Some individuals like broccoli florets, however broccoli leaves and stems can also be consumed. The broccoli stem has the greatest fiber, but the broccoli leaves have the most cell-protecting antioxidants, vitamins E and K, and calcium. At the grocery store or farmer’s market, search for broccoli with dark green or purple florets, not yellow ones.
- Do not wash broccoli until it is ready to be cooked.
- Unwashed, it will last a week in a plastic bag in the refrigerator.
- Up to 90 percent of broccoli’s nutrients are destroyed by boiling, so cook it in a different manner.
- It may be easily roasted, steamed, stir-fried, or microwaved.
- Broccoli may also be eaten raw with hummus or salad dressing.
For further methods of preparing broccoli, please visit: Broccoli Parmesan Pasta Creamy Broccoli Soup Roasted Broccoli & Tomatoes
Are broccoli stems as nutritious as broccoli florets?
As nutritious as broccoli florets? I must admit that I have never given broccoli stems much consideration before. I’ve cut off the florets with a huge kitchen knife and discarded the obviously inedible remains for years. The leftover pineapple crown and egg shells from Sunday’s lunch left me with an overflowing compost container last night.
Something about this situation made me ponder whether broccoli stems have any nutritional benefit.
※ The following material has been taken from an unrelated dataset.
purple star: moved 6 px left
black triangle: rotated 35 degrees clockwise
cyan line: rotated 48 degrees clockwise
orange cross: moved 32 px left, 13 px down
I assumed it was comparable to iceberg lettuce based only on its color, mainly water with a bit more fiber. I was so incorrect! Although they are not as beautiful or tasty as the florets, broccoli stems are equally healthy.
Actually, stems contain somewhat more calcium, iron, and vitamin C per gram. The dark green florets are only richer in vitamin A. How could I go through life without understanding this? Still, I shake my head when I consider all of the nutrients I’ve discarded over the years, and I daydream of utilizing my future stems.
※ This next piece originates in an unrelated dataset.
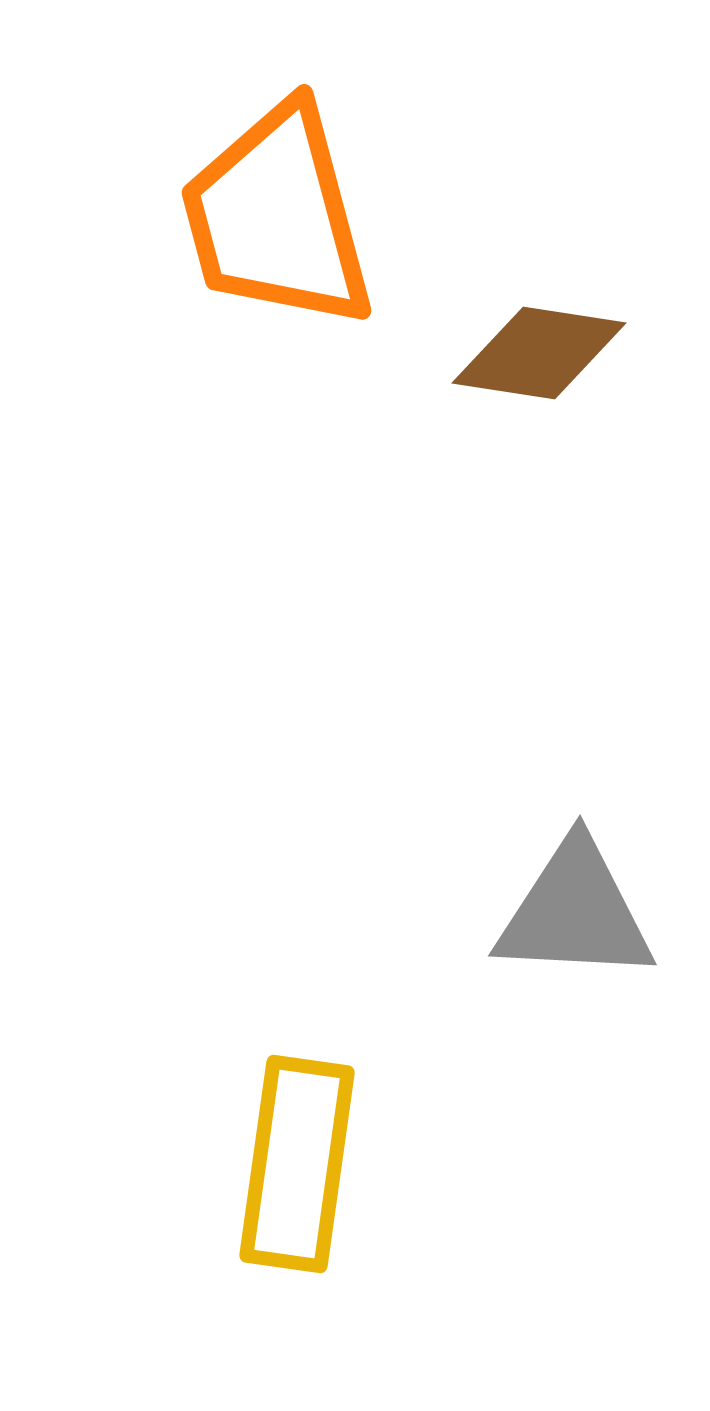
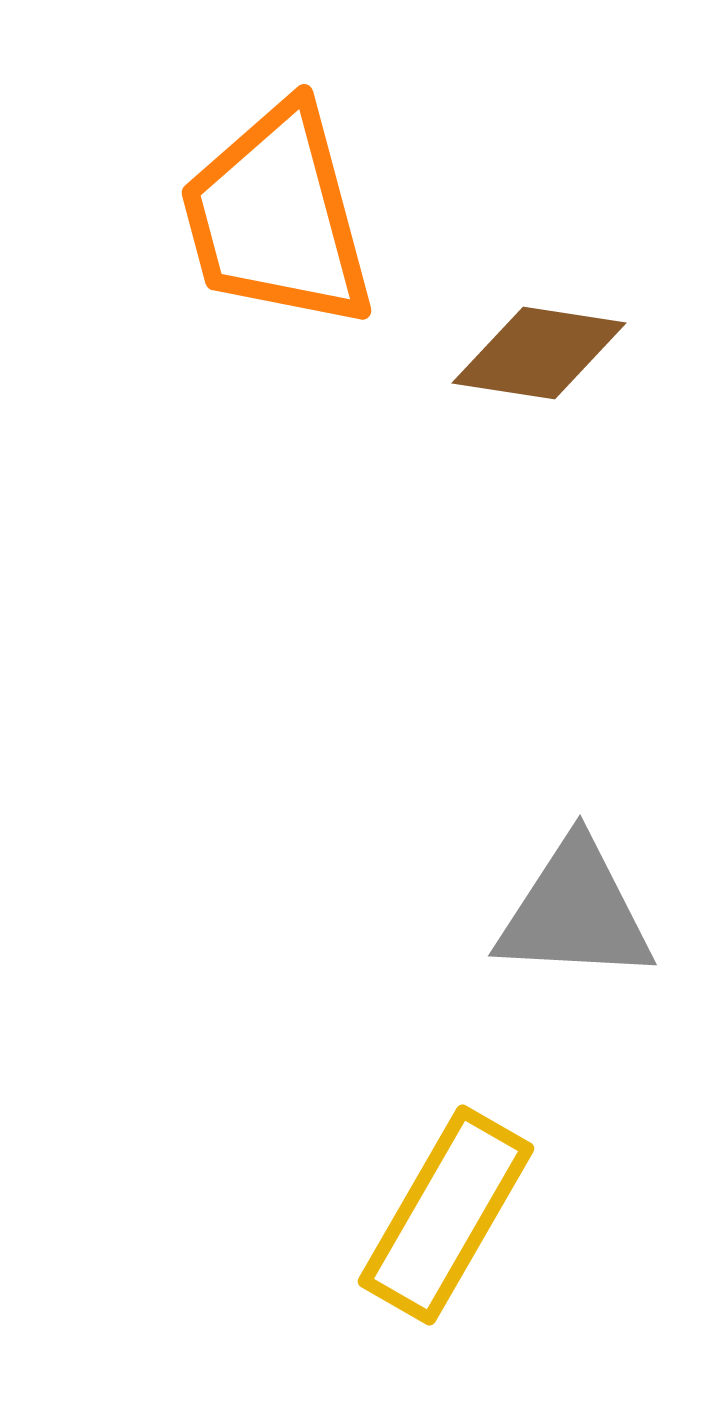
yellow rectangle: moved 149 px right, 51 px down; rotated 22 degrees clockwise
Typically, vitamin C is associated with oranges or strawberries, but broccoli definitely deserves credit — a half-cup (78-gram) serving of cooked broccoli boasts 84% of the RDI for this vitamin ( 3 ). Summary Broccoli provides an excellent source of vitamin C, a nutrient known to support healthy immune response.
Should one consume Broccoli?
Let’s not dismiss it as the black meat of the brassica family; it’s a food we should regularly consume. And even more crucial, let’s utilize each and every portion of the broccoli – yes, each and every part.
What are broccoli’s nutritional benefits?
Numerous nutrients in broccoli are known to promote bone health and prevent bone-related illnesses. Vitamin K and calcium, two essential minerals for keeping strong, healthy bones, are abundant in broccoli ( 42, 43, 44 ). In addition, it includes phosphorus, zinc, and vitamins A and C, all of which are essential for strong bones ( 45 ).